Work to complete = Lay out every line of the listing below as a numbered list, omitting any blank lines.

Data items =
+-------+

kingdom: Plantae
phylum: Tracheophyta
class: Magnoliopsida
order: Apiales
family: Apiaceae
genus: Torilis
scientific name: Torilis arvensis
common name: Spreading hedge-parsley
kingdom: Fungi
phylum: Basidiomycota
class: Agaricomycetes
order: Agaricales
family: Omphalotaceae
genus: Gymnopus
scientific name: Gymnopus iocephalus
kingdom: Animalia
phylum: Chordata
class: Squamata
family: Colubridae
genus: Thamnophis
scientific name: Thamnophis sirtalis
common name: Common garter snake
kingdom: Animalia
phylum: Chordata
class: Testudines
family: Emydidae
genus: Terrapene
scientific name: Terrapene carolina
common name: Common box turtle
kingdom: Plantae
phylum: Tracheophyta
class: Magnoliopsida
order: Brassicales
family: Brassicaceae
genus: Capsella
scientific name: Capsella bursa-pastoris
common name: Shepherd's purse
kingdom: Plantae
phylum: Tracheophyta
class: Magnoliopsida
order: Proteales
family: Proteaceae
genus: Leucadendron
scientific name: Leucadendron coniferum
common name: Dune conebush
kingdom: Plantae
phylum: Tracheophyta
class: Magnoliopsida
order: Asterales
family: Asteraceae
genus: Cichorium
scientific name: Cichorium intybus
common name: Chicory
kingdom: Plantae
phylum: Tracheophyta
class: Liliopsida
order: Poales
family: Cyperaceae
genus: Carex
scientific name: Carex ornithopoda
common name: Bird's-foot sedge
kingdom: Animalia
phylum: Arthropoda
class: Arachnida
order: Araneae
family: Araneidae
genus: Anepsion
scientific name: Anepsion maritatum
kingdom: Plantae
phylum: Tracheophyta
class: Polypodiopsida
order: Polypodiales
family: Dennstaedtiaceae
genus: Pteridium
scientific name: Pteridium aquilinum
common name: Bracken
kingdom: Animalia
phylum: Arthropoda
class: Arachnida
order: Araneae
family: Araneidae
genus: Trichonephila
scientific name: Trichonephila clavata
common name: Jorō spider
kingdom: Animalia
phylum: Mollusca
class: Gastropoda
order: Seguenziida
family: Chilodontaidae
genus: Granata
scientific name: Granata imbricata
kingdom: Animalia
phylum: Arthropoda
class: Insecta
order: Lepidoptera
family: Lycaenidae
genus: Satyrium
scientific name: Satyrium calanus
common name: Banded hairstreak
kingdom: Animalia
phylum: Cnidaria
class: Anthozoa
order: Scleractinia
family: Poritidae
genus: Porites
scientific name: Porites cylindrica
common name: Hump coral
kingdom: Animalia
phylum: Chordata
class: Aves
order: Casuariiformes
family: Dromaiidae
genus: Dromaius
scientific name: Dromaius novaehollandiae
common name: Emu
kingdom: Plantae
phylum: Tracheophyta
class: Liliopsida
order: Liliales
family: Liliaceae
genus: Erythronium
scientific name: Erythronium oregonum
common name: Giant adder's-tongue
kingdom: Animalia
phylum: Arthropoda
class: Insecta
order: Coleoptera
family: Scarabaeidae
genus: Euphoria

+-------+

Output below =
1. kingdom: Plantae
2. phylum: Tracheophyta
3. class: Magnoliopsida
4. order: Apiales
5. family: Apiaceae
6. genus: Torilis
7. scientific name: Torilis arvensis
8. common name: Spreading hedge-parsley
9. kingdom: Fungi
10. phylum: Basidiomycota
11. class: Agaricomycetes
12. order: Agaricales
13. family: Omphalotaceae
14. genus: Gymnopus
15. scientific name: Gymnopus iocephalus
16. kingdom: Animalia
17. phylum: Chordata
18. class: Squamata
19. family: Colubridae
20. genus: Thamnophis
21. scientific name: Thamnophis sirtalis
22. common name: Common garter snake
23. kingdom: Animalia
24. phylum: Chordata
25. class: Testudines
26. family: Emydidae
27. genus: Terrapene
28. scientific name: Terrapene carolina
29. common name: Common box turtle
30. kingdom: Plantae
31. phylum: Tracheophyta
32. class: Magnoliopsida
33. order: Brassicales
34. family: Brassicaceae
35. genus: Capsella
36. scientific name: Capsella bursa-pastoris
37. common name: Shepherd's purse
38. kingdom: Plantae
39. phylum: Tracheophyta
40. class: Magnoliopsida
41. order: Proteales
42. family: Proteaceae
43. genus: Leucadendron
44. scientific name: Leucadendron coniferum
45. common name: Dune conebush
46. kingdom: Plantae
47. phylum: Tracheophyta
48. class: Magnoliopsida
49. order: Asterales
50. family: Asteraceae
51. genus: Cichorium
52. scientific name: Cichorium intybus
53. common name: Chicory
54. kingdom: Plantae
55. phylum: Tracheophyta
56. class: Liliopsida
57. order: Poales
58. family: Cyperaceae
59. genus: Carex
60. scientific name: Carex ornithopoda
61. common name: Bird's-foot sedge
62. kingdom: Animalia
63. phylum: Arthropoda
64. class: Arachnida
65. order: Araneae
66. family: Araneidae
67. genus: Anepsion
68. scientific name: Anepsion maritatum
69. kingdom: Plantae
70. phylum: Tracheophyta
71. class: Polypodiopsida
72. order: Polypodiales
73. family: Dennstaedtiaceae
74. genus: Pteridium
75. scientific name: Pteridium aquilinum
76. common name: Bracken
77. kingdom: Animalia
78. phylum: Arthropoda
79. class: Arachnida
80. order: Araneae
81. family: Araneidae
82. genus: Trichonephila
83. scientific name: Trichonephila clavata
84. common name: Jorō spider
85. kingdom: Animalia
86. phylum: Mollusca
87. class: Gastropoda
88. order: Seguenziida
89. family: Chilodontaidae
90. genus: Granata
91. scientific name: Granata imbricata
92. kingdom: Animalia
93. phylum: Arthropoda
94. class: Insecta
95. order: Lepidoptera
96. family: Lycaenidae
97. genus: Satyrium
98. scientific name: Satyrium calanus
99. common name: Banded hairstreak
100. kingdom: Animalia
101. phylum: Cnidaria
102. class: Anthozoa
103. order: Scleractinia
104. family: Poritidae
105. genus: Porites
106. scientific name: Porites cylindrica
107. common name: Hump coral
108. kingdom: Animalia
109. phylum: Chordata
110. class: Aves
111. order: Casuariiformes
112. family: Dromaiidae
113. genus: Dromaius
114. scientific name: Dromaius novaehollandiae
115. common name: Emu
116. kingdom: Plantae
117. phylum: Tracheophyta
118. class: Liliopsida
119. order: Liliales
120. family: Liliaceae
121. genus: Erythronium
122. scientific name: Erythronium oregonum
123. common name: Giant adder's-tongue
124. kingdom: Animalia
125. phylum: Arthropoda
126. class: Insecta
127. order: Coleoptera
128. family: Scarabaeidae
129. genus: Euphoria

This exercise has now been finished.